Whenever a line in the material below includes "alpha", copy that line.

==== Raw data

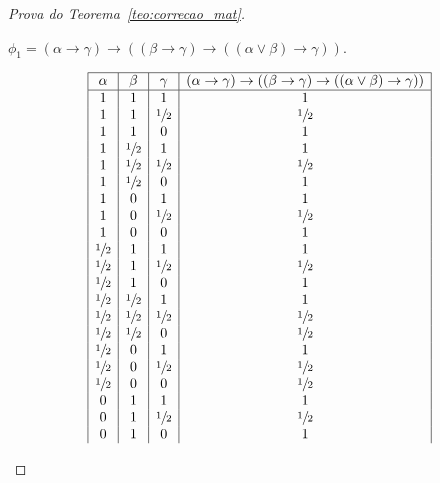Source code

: \begin{proof}[Prova do Teorema~\ref{teo:correcao_mat}]
\begin{provaporcasos}
\begin{provaporsubcasos}
                \subcasodeprova{} $\phi_{1} = (\alpha \to \gamma) \to ((\beta \to \gamma) \to ((\alpha \lor \beta) \to \gamma))$. 

                \begin{center}
                    \[
                        \begin{array}{|c|c|c|c|}%
                            \hline
                            \alpha      & \beta & \gamma & (\alpha \to \gamma) \to ((\beta \to \gamma) \to ((\alpha \lor \beta) \to \gamma)) \\
                            \hline%
                            1 & 1 & 1 &1\\
                            1 & 1 & \meio{} &\meio{}\\
                            1 & 1 & 0 &1\\
                            1 & \meio{} & 1 &1\\
                            1 & \meio{} & \meio{} &\meio{}\\
                            1 & \meio{} & 0 &1\\
                            1 & 0 & 1 &1\\
                            1 & 0 & \meio{} &\meio{}\\
                            1 & 0 & 0 &1\\
                            \meio{} & 1 & 1 &1\\
                            \meio{} & 1 & \meio{} &\meio{}\\
                            \meio{} & 1 & 0 &1\\
                            \meio{} & \meio{} & 1 &1\\
                            \meio{} & \meio{} & \meio{} &\meio{}\\
                            \meio{} & \meio{} & 0 &\meio{}\\
                            \meio{} & 0 & 1 &1\\
                            \meio{} & 0 & \meio{} &\meio{}\\
                            \meio{} & 0 & 0 &\meio{}\\
                            0 & 1 & 1 &1\\
                            0 & 1 & \meio{} &\meio{}\\
                            0 & 1 & 0 &1\\

\end{array}\]
\end{center}
\end{provaporsubcasos}
\end{provaporcasos}
\end{proof}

========

- [Problem solution]
                \subcasodeprova{} $\phi_{1} = (\alpha \to \gamma) \to ((\beta \to \gamma) \to ((\alpha \lor \beta) \to \gamma))$. 
                            \alpha      & \beta & \gamma & (\alpha \to \gamma) \to ((\beta \to \gamma) \to ((\alpha \lor \beta) \to \gamma)) \\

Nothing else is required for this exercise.